## INSTRUCTION
Reproduce every line of the material that follows, keeping each one word for word and in its original order.

## DATA RECORDS
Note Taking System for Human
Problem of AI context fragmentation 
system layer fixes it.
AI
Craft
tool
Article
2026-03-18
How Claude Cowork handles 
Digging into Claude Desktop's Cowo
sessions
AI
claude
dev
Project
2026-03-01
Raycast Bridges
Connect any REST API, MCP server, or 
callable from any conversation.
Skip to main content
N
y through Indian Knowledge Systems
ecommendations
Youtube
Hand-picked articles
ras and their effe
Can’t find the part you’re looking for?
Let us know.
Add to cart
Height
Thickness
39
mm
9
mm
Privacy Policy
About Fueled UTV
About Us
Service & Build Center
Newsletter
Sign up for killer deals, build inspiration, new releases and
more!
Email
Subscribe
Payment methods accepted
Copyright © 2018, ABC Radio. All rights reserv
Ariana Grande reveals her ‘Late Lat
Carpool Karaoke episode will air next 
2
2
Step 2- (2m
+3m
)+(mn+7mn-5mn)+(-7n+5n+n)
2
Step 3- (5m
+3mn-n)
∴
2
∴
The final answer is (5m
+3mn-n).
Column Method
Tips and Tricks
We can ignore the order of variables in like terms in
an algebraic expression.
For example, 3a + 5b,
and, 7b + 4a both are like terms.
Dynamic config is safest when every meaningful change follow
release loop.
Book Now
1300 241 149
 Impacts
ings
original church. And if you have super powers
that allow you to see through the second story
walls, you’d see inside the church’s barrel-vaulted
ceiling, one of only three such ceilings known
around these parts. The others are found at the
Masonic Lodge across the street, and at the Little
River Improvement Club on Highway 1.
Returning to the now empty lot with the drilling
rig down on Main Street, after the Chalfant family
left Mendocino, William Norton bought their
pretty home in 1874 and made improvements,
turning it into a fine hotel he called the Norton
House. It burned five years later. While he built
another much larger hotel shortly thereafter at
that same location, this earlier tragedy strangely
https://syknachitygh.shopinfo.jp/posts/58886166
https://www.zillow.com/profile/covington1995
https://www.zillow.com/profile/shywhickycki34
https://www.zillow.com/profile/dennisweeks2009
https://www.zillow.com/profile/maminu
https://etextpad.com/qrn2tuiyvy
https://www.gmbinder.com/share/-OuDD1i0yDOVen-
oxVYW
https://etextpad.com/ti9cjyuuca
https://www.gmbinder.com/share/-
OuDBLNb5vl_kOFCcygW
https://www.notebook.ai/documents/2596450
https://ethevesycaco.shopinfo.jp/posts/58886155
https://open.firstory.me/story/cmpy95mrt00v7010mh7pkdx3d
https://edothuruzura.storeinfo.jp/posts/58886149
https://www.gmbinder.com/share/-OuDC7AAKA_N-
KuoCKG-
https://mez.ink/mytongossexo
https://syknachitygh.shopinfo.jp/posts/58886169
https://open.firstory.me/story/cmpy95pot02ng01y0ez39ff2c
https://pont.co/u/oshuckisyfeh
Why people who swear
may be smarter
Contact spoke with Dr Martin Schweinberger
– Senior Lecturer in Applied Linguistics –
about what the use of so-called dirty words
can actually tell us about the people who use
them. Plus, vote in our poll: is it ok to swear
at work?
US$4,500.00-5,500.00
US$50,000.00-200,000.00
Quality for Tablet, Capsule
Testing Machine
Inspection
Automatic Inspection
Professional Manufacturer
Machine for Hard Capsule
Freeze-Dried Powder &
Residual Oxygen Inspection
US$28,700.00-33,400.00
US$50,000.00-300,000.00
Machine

## SOLUTION FOR THIS EXERCISE
Note Taking System for Human
Problem of AI context fragmentation 
system layer fixes it.
AI
Craft
tool
Article
2026-03-18
How Claude Cowork handles 
Digging into Claude Desktop's Cowo
sessions
AI
claude
dev
Project
2026-03-01
Raycast Bridges
Connect any REST API, MCP server, or 
callable from any conversation.
Skip to main content
N
y through Indian Knowledge Systems
ecommendations
Youtube
Hand-picked articles
ras and their effe
Can’t find the part you’re looking for?
Let us know.
Add to cart
Height
Thickness
39
mm
9
mm
Privacy Policy
About Fueled UTV
About Us
Service & Build Center
Newsletter
Sign up for killer deals, build inspiration, new releases and
more!
Email
Subscribe
Payment methods accepted
Copyright © 2018, ABC Radio. All rights reserv
Ariana Grande reveals her ‘Late Lat
Carpool Karaoke episode will air next 
2
2
Step 2- (2m
+3m
)+(mn+7mn-5mn)+(-7n+5n+n)
2
Step 3- (5m
+3mn-n)
∴
2
∴
The final answer is (5m
+3mn-n).
Column Method
Tips and Tricks
We can ignore the order of variables in like terms in
an algebraic expression.
For example, 3a + 5b,
and, 7b + 4a both are like terms.
Dynamic config is safest when every meaningful change follow
release loop.
Book Now
1300 241 149
 Impacts
ings
original church. And if you have super powers
that allow you to see through the second story
walls, you’d see inside the church’s barrel-vaulted
ceiling, one of only three such ceilings known
around these parts. The others are found at the
Masonic Lodge across the street, and at the Little
River Improvement Club on Highway 1.
Returning to the now empty lot with the drilling
rig down on Main Street, after the Chalfant family
left Mendocino, William Norton bought their
pretty home in 1874 and made improvements,
turning it into a fine hotel he called the Norton
House. It burned five years later. While he built
another much larger hotel shortly thereafter at
that same location, this earlier tragedy strangely
https://syknachitygh.shopinfo.jp/posts/58886166
https://www.zillow.com/profile/covington1995
https://www.zillow.com/profile/shywhickycki34
https://www.zillow.com/profile/dennisweeks2009
https://www.zillow.com/profile/maminu
https://etextpad.com/qrn2tuiyvy
https://www.gmbinder.com/share/-OuDD1i0yDOVen-
oxVYW
https://etextpad.com/ti9cjyuuca
https://www.gmbinder.com/share/-
OuDBLNb5vl_kOFCcygW
https://www.notebook.ai/documents/2596450
https://ethevesycaco.shopinfo.jp/posts/58886155
https://open.firstory.me/story/cmpy95mrt00v7010mh7pkdx3d
https://edothuruzura.storeinfo.jp/posts/58886149
https://www.gmbinder.com/share/-OuDC7AAKA_N-
KuoCKG-
https://mez.ink/mytongossexo
https://syknachitygh.shopinfo.jp/posts/58886169
https://open.firstory.me/story/cmpy95pot02ng01y0ez39ff2c
https://pont.co/u/oshuckisyfeh
Why people who swear
may be smarter
Contact spoke with Dr Martin Schweinberger
– Senior Lecturer in Applied Linguistics –
about what the use of so-called dirty words
can actually tell us about the people who use
them. Plus, vote in our poll: is it ok to swear
at work?
US$4,500.00-5,500.00
US$50,000.00-200,000.00
Quality for Tablet, Capsule
Testing Machine
Inspection
Automatic Inspection
Professional Manufacturer
Machine for Hard Capsule
Freeze-Dried Powder &
Residual Oxygen Inspection
US$28,700.00-33,400.00
US$50,000.00-300,000.00
Machine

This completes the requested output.